Ground beef kebabs, also known as kofta, are a Middle Eastern favorite—juicy, spiced meat molded onto skewers and grilled to perfection. They’re quick to make, bursting with flavor, and perfect for weeknight dinners or summer entertaining.
The combination of warm spices like cumin, coriander, and paprika, along with fresh parsley and onion, creates incredibly flavorful and tender kebabs. Serve them with tzatziki, rice, or in pita with all the fixings. This recipe is simple, fast, and absolutely delicious.
Instructions
Prepare the Kebab Mixture
In a large bowl, combine the ground beef, onion, parsley, garlic, cumin, coriander, paprika, cinnamon, salt, pepper, and cayenne (if using). Mix gently with your hands until just combined—do not overmix or the kebabs will be tough.
Chill the Mixture
Cover the bowl and refrigerate for at least 30 minutes, up to 2 hours. Chilling helps the mixture firm up and makes it easier to shape onto skewers.
Shape the Kebabs
If using wooden skewers, soak them in water for 30 minutes. Divide the meat mixture into 6-8 equal portions. Form each portion into a log about 6 inches long and 1½ inches thick. Thread onto skewers, pressing gently to adhere. Place on a baking sheet.
Preheat the Grill
Preheat your grill to medium-high heat (about 400-450°F / 200-230°C). Clean and oil the grates well.
Grill the Kebabs
Brush the kebabs lightly with olive oil. Place on the hot grill. Cook for 10-12 minutes, turning occasionally, until nicely charred and cooked through (internal temperature of 160°F / 71°C).
Rest
Remove from the grill and let rest for 5 minutes.
Serve
Serve with tzatziki sauce, warm pita, lemon wedges, and fresh parsley.

Pro-Tips for Ground Beef Kebab Perfection
- Use 80/20 Ground Beef: The fat content keeps the kebabs juicy and flavorful.
- Don’t Overmix: Overmixing can make the kebabs tough. Mix just until combined.

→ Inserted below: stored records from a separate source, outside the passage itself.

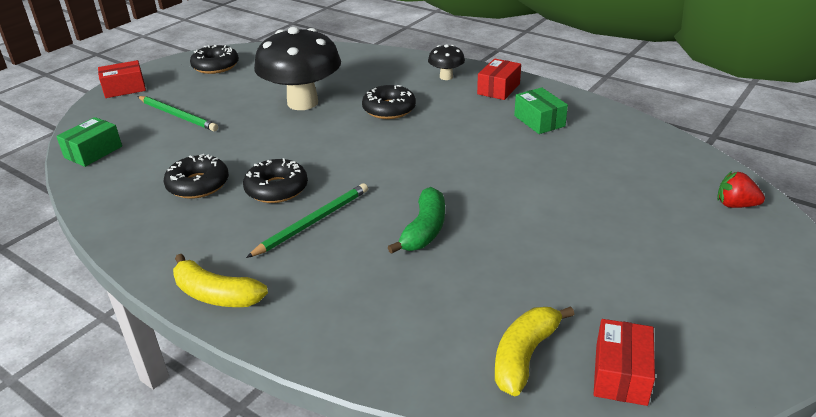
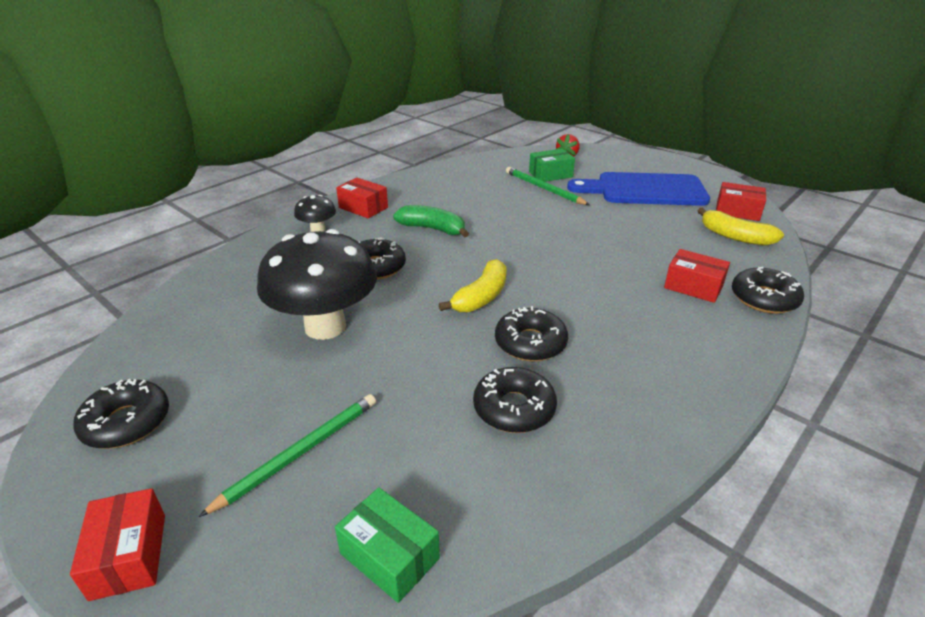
camera: 85 degrees left, 0 degrees up
yellow banana [173,254,268,307] -> yellow banana moved to [439,259,507,313]
green pencil [246,183,368,258] -> green pencil moved to [506,167,590,205]
green banana [388,187,445,254] -> green banana moved to [393,205,469,238]
green box [514,87,568,134] -> green box moved to [529,149,575,182]
none -> blue cutting board [567,172,710,206]
none -> red box [664,249,730,303]
none -> black donut [732,267,804,314]

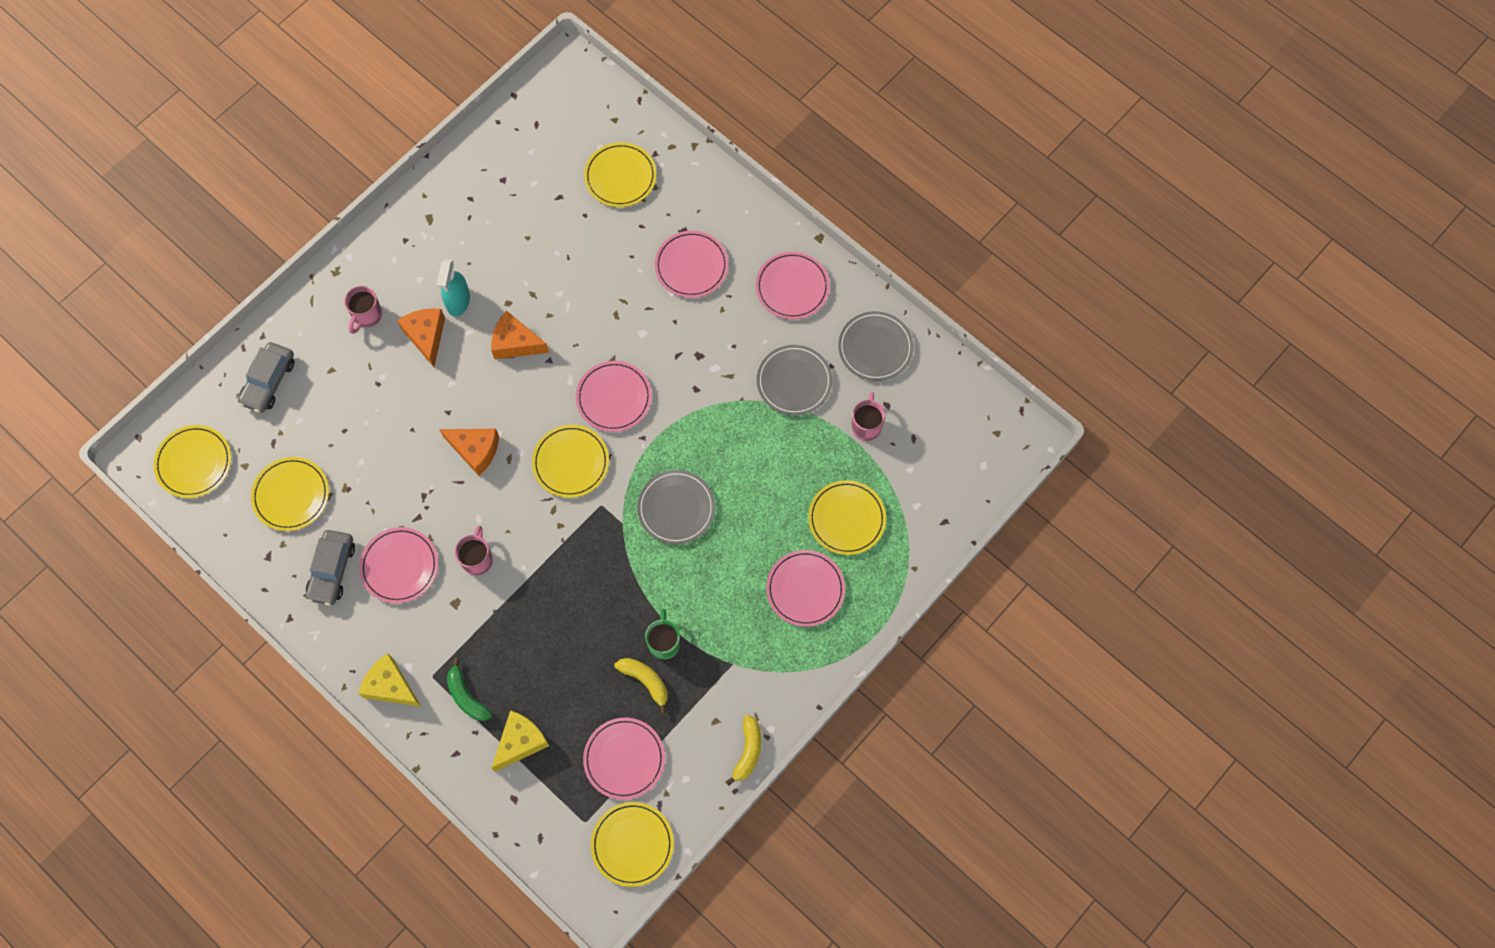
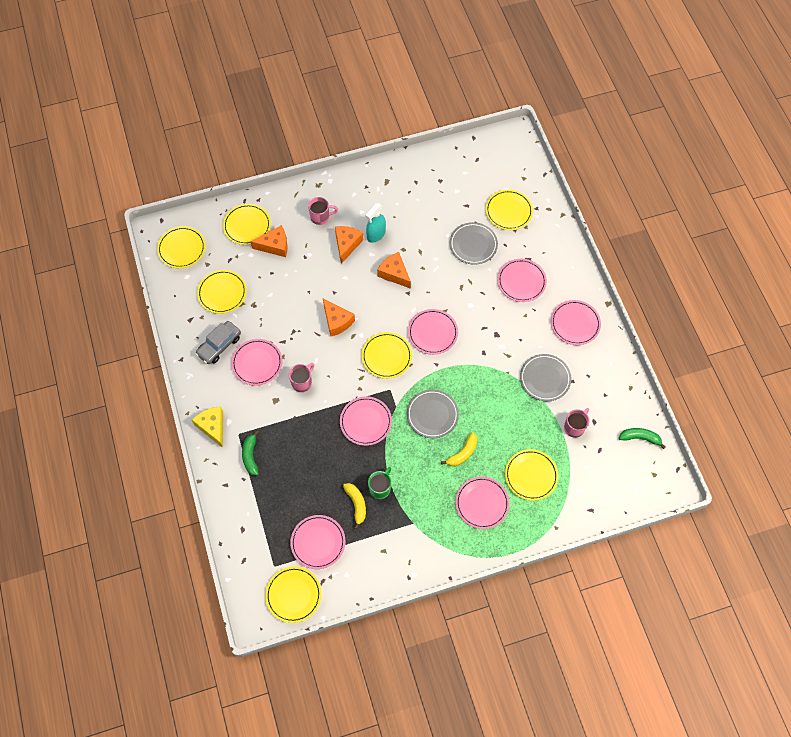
camera: 30 degrees right, 5 degrees down
grey car [238,342,295,413] -> yellow plate [223,204,271,245]
pink mug [344,286,382,334] -> pink mug turned 150 degrees counterclockwise [308,197,338,225]
yellow cheese [491,710,549,772] -> none
yellow banana [726,715,761,786] -> yellow banana moved to [441,432,477,466]
grey plate [838,311,914,381] -> grey plate moved to [450,222,498,265]
none -> orange cheese [250,225,288,257]
none -> pink plate [340,396,392,446]
none -> green banana [619,428,666,449]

- Chill Before Shaping: Cold mixture is much easier to shape and stays on the skewers better.
- Soak Wooden Skewers: This prevents them from burning on the grill.
- Oil the Grates: A well-oiled grill prevents sticking.
- Don’t Overcook: Beef is done at 160°F. Use a meat thermometer to be sure.
- Make Ahead: Shape the kebabs up to 24 hours ahead and refrigerate.
- Oven or Broiler Option: Cook under a preheated broiler for 8-10 minutes, turning once.
These Ground Beef Kebabs are juicy, spiced, and absolutely perfect for grilling.